Perhaps due to these traits, these people also have a tendency to be incredibly creative. Almost all of them are musicians, painters, poets, photographers, chefs, or comedians, and a subset are polymaths.

I was trying to find the common thread that connected all of us. I looked at ADD/ADHD, and there were a decent number but it wasn't universal. I looked at alternative educations (e.g. Montessori, Waldorf), but that was even less common. Same with OCD/OCPD. Same with childhood trauma. Same with migraines. Each thread I considered just had too many counterexamples.

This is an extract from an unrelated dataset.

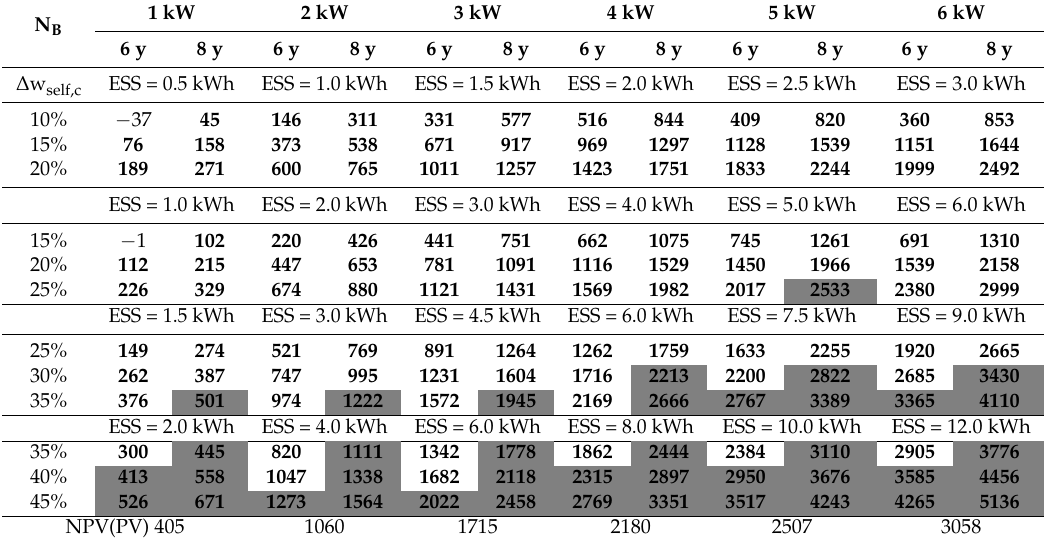
Table 9. Net Present Value ( € ) of integrated PV-battery systems with both redefined regional subsidies and a new policy of fiscal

Another pattern that kept coming up, even more than the others I considered, was that many of them had histories of autism in their families or suspected at one point that they might have autism. But the DSM-V clearly details that a requirement for Autism Spectrum Disorder (ASD) is deficits in social interaction and communication, which not all of these people displayed. What they did display (especially me) was some of the other characteristics of autism, though, such as "highly restricted, fixated interests that are abnormal in intensity or focus", "repetitive motor movements", "insistence on sameness, inflexible adherence to routines (such as eating the same food every day)", as well as other traits which I can only accurately describe given our current understanding of neurology as superpowers.

So I think there's really only one conclusion: this group of people is not covered by an existing bucket. Maybe they'll never be, because just as no two of us have both identical genes and identical experience, no two of us have the exact same brain. Yes, there is a number of buckets that's sufficient, but it's the number of people on the planet.

That said, buckets can be helpful, so I'm going to propose a rather general one for these folks: the creatives.

Within creatives, I think there is also the "prolific creative", who have difficulty "turning off". They have all of the characteristics of the creative, but they also produce an obscene amount of whatever it is they create. Filling entire notebooks with song after song, screenplay after screenplay, drawing after drawing.

Note: I think one thing that's important is ensuring causal order is considered. I don't believe it's the fact that growing up around animals makes you this way, for instance: my hypothesis is that the parents of creatives might be more commonly autistic or exceedingly empathetic, which is associated with a proclivity toward animals (by the way, there is a school of thought that the social "deficits" of autistics are not actually from an absense of empathy, but having too much). Similarly, I don't think prolific creatives, like Leonardo da Vinci and Nikola Tesla, only slept two hours a day in order to be more productive. I believe their sleep patterns were a consequence of being prolific creatives (they weren't prolific creatives because of their sleep patterns). They simply couldn't "turn off" their brain, nor did they want to.

Note 2: A Reddit user tipped me off to the BAPCO-DMAP theory for Autism, which maps very well with what I've written here. Rather validating given Dr. McDonald presumably explored this with much more scientific rigor than my late night musings!